NOTICIA
Las aguas del tiempo
Una Concha de Oro a la mejor película en el Festival Internacional de Cine de San Sebastián ya resulta un atractivo indiscutible para asistir a la proyección de un filme. Pero si a ello sumamos un Astor de Oro a la mejor película y un Astor de Plata al mejor actor en el festival de cine de Mar del Plata, entonces la propuesta se torna más que tentadora. Adicionarle un galardón especial en los Premios Feroz y siete premios Gaudí (mejor filme en lengua no catalana, director, actor, música…), resulta casi un exceso.
Con tales credenciales nos presenta el director español Isaki Lacuesta su largometraje —¿documental?— Entre dos aguas (2018). Luego de más de una década sorprendiéndonos con interesantes historias y con un (para nada despreciable) listado de premios internacionales, Lacuesta decide volver la mirada a sus inicios. Doce años después de filmar su ópera prima, La leyenda del tiempo (considerado uno de los grandes filmes del cine español en esa tendencia que mixtura ficción y documental), regresa el director a la Isla de San Fernando e intenta la titánica tarea de filmar una secuela de las vidas de dos de sus personajes. Los hermanos Isra y Cheíto han tomado caminos muy diferentes: tras haber salido uno de la cárcel y el otro de una larga misión en la Marina, regresan a su isla natal, donde habrán de confrontar la dura realidad y sus propios demonios internos.
Poco queda en Isra (Israel Gómez Romero) de aquel niño gitano que recordamos en La leyenda… y que soñaba con ser cantaor. Tras la violenta muerte de su padre, la vida se ha encargado de enseñarle que no basta con poner las esperanzas en el futuro. Ya adulto, exconvicto, sin trabajo ni casa propia, regresa al terruño natal donde quedaron enterradas sus esperanzas juveniles. En tanto intenta reanudar la relación con su hermano Cheíto (Francisco José Gómez Romero) y rehacer su familia, el mundo parece desmoronarse a su alrededor.

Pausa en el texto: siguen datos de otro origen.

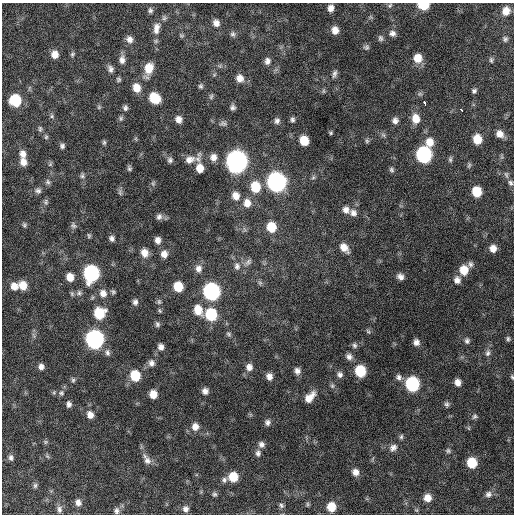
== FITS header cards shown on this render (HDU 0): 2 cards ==
NAXIS1  =                  512 / Axis length
NAXIS2  =                  512 / Axis length

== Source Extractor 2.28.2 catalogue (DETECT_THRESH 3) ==
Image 512 x 512 px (HDU 0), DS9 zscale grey, 1 PNG px = 1 image px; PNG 516 x 516 px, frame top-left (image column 1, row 512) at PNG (2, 3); no overlay
Background 666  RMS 20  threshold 59.6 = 3 sigma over >= 5 px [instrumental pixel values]
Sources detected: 186; all 186 listed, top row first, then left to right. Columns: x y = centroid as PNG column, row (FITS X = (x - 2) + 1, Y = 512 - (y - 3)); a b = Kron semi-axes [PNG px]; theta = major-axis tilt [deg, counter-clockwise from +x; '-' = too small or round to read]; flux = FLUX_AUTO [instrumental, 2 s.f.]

Isaki nos hace transitar por este torbellino existencial y social, a través de la respetuosa mirada documental de su cámara. Aunque alguno pudiese pensar que sobra metraje o que la reiteración de situaciones provoca un declive en el ritmo narrativo, lo cierto es que el estilo elegido cobra especial significación: la no elección de un relato tradicional —en sentido aristotélico (introducción-desarrollo-desenlace)— resulta en sí una declaración de intenciones. No se trata de contar una historia, sino de hacernos partícipes de fragmentos de estas vidas de las cuales se desconoce cuál será su desenlace. A ello se suma el ritmo ralentizado, la filmación casi en tiempo real, que incrementa la sensación de opresión y desesperación en los espectadores, similar a la que nuestro protagonista experimenta al asistir a esa “nada cotidiana” de su asfixiante realidad.

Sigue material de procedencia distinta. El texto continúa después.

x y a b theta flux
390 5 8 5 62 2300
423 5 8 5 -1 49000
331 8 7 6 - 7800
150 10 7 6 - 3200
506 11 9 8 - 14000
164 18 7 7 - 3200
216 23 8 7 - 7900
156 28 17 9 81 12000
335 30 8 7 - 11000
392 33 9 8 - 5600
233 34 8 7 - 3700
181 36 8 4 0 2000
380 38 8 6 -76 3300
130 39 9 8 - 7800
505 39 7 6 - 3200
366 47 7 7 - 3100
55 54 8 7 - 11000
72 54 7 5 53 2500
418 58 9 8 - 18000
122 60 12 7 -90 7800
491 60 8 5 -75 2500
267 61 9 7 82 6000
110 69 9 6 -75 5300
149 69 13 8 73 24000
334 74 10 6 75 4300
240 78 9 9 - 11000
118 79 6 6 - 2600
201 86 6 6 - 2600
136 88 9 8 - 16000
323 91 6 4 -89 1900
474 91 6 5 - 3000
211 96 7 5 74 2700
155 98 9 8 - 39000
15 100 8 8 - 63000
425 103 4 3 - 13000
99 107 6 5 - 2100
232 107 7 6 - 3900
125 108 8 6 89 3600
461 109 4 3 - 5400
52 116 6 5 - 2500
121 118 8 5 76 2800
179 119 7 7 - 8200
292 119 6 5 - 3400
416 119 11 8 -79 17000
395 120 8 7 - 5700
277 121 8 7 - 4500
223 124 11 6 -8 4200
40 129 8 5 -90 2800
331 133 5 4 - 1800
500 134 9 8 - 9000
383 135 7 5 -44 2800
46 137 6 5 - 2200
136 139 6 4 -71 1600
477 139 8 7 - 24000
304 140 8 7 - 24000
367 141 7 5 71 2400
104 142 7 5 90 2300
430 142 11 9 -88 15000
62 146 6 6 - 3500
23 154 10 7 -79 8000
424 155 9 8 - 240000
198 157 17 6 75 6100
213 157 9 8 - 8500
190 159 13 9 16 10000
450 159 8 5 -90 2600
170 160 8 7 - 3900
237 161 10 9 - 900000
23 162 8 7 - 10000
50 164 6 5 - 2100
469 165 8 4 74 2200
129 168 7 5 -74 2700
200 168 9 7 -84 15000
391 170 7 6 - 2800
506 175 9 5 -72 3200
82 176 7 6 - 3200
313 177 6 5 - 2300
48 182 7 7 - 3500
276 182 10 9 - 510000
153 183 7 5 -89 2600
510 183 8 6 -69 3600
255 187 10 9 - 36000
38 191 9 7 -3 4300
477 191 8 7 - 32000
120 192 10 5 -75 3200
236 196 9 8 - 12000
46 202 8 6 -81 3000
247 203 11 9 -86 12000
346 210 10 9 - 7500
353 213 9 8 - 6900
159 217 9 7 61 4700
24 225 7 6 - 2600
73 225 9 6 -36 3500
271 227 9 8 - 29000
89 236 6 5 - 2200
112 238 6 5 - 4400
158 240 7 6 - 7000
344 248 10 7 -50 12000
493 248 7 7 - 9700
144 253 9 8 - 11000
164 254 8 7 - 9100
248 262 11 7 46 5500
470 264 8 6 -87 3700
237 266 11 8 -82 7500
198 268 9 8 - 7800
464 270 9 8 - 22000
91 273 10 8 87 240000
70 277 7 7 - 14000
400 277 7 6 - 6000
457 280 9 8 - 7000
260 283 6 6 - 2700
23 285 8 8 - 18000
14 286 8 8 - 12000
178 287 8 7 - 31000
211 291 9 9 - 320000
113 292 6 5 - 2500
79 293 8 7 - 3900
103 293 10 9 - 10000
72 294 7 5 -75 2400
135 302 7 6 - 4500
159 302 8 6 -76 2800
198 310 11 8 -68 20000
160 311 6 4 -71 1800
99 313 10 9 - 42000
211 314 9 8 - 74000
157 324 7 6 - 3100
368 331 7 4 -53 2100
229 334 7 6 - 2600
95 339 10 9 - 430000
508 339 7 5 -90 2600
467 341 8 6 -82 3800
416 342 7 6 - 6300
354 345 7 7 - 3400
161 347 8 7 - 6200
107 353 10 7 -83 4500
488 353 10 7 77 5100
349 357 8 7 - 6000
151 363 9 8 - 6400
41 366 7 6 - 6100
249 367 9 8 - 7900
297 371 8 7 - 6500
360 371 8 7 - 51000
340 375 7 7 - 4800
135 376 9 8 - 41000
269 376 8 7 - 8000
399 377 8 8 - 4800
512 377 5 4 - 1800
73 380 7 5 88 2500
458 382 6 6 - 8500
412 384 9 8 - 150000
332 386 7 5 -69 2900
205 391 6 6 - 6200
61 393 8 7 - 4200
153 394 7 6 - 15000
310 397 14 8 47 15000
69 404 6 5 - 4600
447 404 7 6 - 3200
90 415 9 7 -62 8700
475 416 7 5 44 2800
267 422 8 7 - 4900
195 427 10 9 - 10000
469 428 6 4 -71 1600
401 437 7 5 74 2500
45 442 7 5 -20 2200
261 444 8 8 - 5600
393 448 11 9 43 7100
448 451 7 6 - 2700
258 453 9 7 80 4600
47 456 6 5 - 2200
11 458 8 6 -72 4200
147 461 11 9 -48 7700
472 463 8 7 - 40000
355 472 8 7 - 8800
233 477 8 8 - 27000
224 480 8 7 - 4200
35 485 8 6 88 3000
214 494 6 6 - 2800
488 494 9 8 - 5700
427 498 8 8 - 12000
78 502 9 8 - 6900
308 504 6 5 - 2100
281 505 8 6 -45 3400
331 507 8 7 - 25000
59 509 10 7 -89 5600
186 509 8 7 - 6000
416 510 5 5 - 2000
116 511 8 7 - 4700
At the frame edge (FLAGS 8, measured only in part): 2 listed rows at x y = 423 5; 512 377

La maestría radica en el guion (coescrito junto a su colaboradora habitual Isa Campo, guionista de otros filmes como La propera Pell, Los pasos dobles y Los condenados), que desdibuja los límites entre lo documental y lo ficcionado desde los presupuestos iniciáticos del filme. Sus testimoniantes devienen actores que “interpretan” y sufren en pantalla sus propias vidas. El realizador aparenta anularse, desaparecer tras la cámara, que parece captarlo todo desde su imparcial postura mecánica. Más la selección de cada plano, angulación de cámara, acción o fragmento de diálogo… lleva intrínseco un discurso ético.
La vuelta a estos dos personajes anónimos, el hacerlos relevantes y universales en el tiempo, los convierte en símbolos de “una realidad que nadie quiere ver”, como el propio Lacuesta ha expresado. Ese “sentimiento de orfandad literal y social” acompaña a estos sujetos, quienes intentan perdonarse a sí mismos y ser perdonados, en medio de un mundo hostil que les permite gozar a ratos de diminutos momentos de felicidad.